28. The method of any one of claims 1 to 27, wherein the human mesenchymal stem cells are autologous human mesenchymal stem cells.
29. The method of any one of claims 1 to 27, wherein the human mesenchymal stem cells are allogeneic human mesenchymal stem cells.
30. The method of any one of claims 1 to 29, wherein the human mesenchymal stem cells were not cryopreserved prior to the local administration.
31. The method of any one of claims 1 to 30, wherein the treatment results in regrowth of cartilage at the affected joint within a period of 12 months from the first administration.
32. The method of any one of claims 1 to 31, wherein within 12 months of a first administration, the treatment results in a reduction of pain in the affected joint of at least about 10% relative to the pain experienced at the time of the first administration.

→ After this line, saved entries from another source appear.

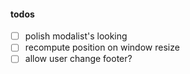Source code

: #### todos

- [ ] polish modalist's looking
- [ ] recompute position on window resize
- [ ] allow user change footer?
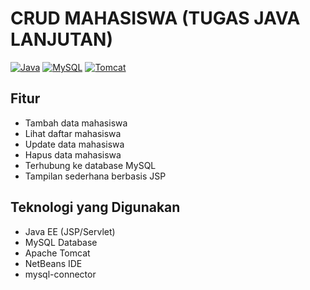 # CRUD MAHASISWA (TUGAS JAVA LANJUTAN)
[![Java](https://img.shields.io/badge/Java-ED8B00?style=for-the-badge&logo=java&logoColor=white)](https://java.com)
[![MySQL](https://img.shields.io/badge/MySQL-005C84?style=for-the-badge&logo=mysql&logoColor=white)](https://mysql.com)
[![Tomcat](https://img.shields.io/badge/Apache%20Tomcat-F8DC75?style=for-the-badge&logo=apache-tomcat&logoColor=black)](https://tomcat.apache.org)


## Fitur
- Tambah data mahasiswa  
- Lihat daftar mahasiswa  
- Update data mahasiswa  
- Hapus data mahasiswa  
- Terhubung ke database MySQL  
- Tampilan sederhana berbasis JSP

## Teknologi yang Digunakan

- Java EE (JSP/Servlet)  
- MySQL Database  
- Apache Tomcat  
- NetBeans IDE  
- mysql-connector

33. The method of any one of claims 1 to 32, wherein the treatment results in an increase in mobility in the affected joint of at least 10% within 12 months of the first administration.
34. The method of any one of claims 1 to 33, wherein the human subject is not older than about 60 years.
35. The method of claim 34, wherein the human subject is about 40 to about 60 years old.
36. Human mesenchymal stem cells when used for the treatment of joint degeneration in a human subject according to the method of any one of claims 1 to 35.
37. Human mesenchymal stem cells in a dose therapeutically effective for the treatment of joint degeneration in a human by local administration to an affected joint, wherein the dose comprises an insufficient number of human mesenchymal stem cells to induce a moderate or severe adverse event.
38. Use of human mesenchymal stem cells for the manufacture of a medicament for the treatment of joint degeneration in a human, the medicament comprising a therapeutically effective number of human mesenchymal stem cells for local administration to an affected joint, wherein the therapeutically effective number of human mesenchymal stem cells is insufficient to induce a moderate or severe adverse event.
39. Human mesenchymal stem cells in a dose therapeutically effective for the treatment of joint degeneration in a human subject by administration of the hMSCs to an affected joint following abrasion osteoplasty.
40. Use of human mesenchymal stem cells for the manufacture of a medicament for the treatment of joint degeneration, wherein the medicament is administered to an affected joint following abrasion osteoplasty.